Post-mortem missing edge packages on mirrors
On 2024-10-25 18:55 UTC we were notified via IRC that package repositories were missing for the edge branch. Investigation confirmed that, except for riscv64
, repositories for all other architectures were missing. The repositories for all stable releases were still present.
Checking the dl-master mirror, the repositories there were missing as well. The next step was to check whether the builders themselves still contained all the packages, which fortunately was the case.
To give us time to investigate what happened and prevent any more potential issues, all edge builders were stopped.
Mirror infrastructure
To understand what happened, let us explain how the mirror infrastructure for Alpine Linux works.
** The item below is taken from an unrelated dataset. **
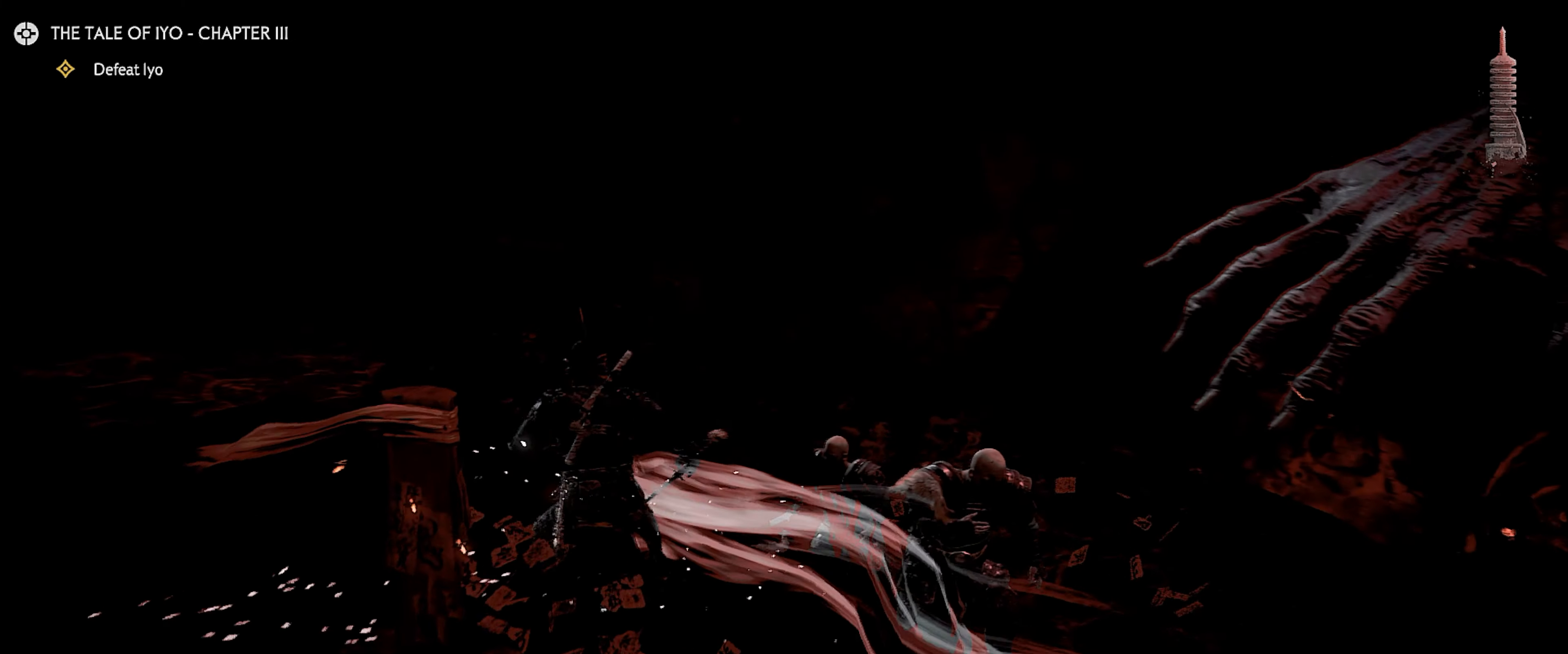
{"buttons": [], "left_stick": "up", "right_stick": "center", "events": [[117, "CROSS", "up"], [417, "left_stick", "up"], [433, "right_stick", "center"]]}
Each architecture and each release has a dedicated builder. A builder keeps a complete repository of all the packages it built. After it completes building a repository, it synchronizes the local repository with dl-master.alpinelinux.org
, a single server which is tier 0 in our mirror infrastructure.
Next we have 3 tier 1 servers that are geographically spread, which synchronize with dl-master. These tier 1 servers also act as a backend for dl-cdn.alpinelinux.org
and rsync.alpinelinux.org
, which all other mirrors use to synchronize our repositories with.
So once files are added or removed from dl-master
, that change automatically and quickly replicates out to other mirrors.
The culprit
Since this affected just a single release (edge), we could quicky rule out a damaged file system. Checking dmesg
output on the server did not reveal anything concerning either.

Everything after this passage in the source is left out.